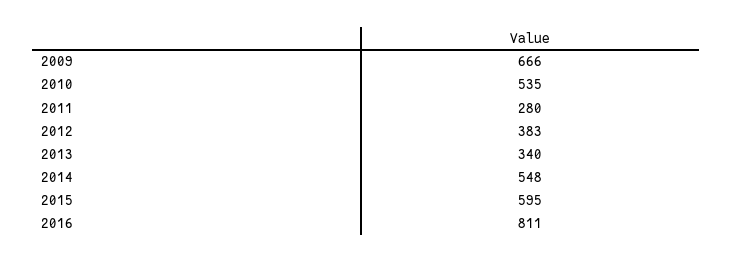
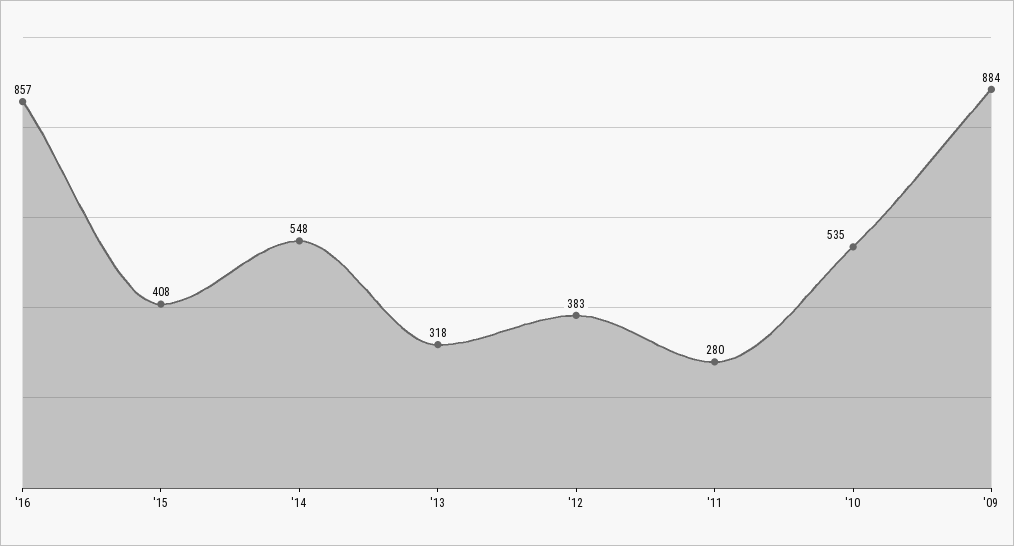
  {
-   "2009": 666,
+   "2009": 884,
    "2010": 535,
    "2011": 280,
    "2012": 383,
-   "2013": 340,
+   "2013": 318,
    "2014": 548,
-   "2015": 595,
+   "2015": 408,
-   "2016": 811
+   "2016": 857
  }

EXERCISE:
Give the entries above again, exactly as written and free of images.

ANSWER AREA:
  {
-   "2009": 666,
+   "2009": 884,
    "2010": 535,
    "2011": 280,
    "2012": 383,
-   "2013": 340,
+   "2013": 318,
    "2014": 548,
-   "2015": 595,
+   "2015": 408,
-   "2016": 811
+   "2016": 857
  }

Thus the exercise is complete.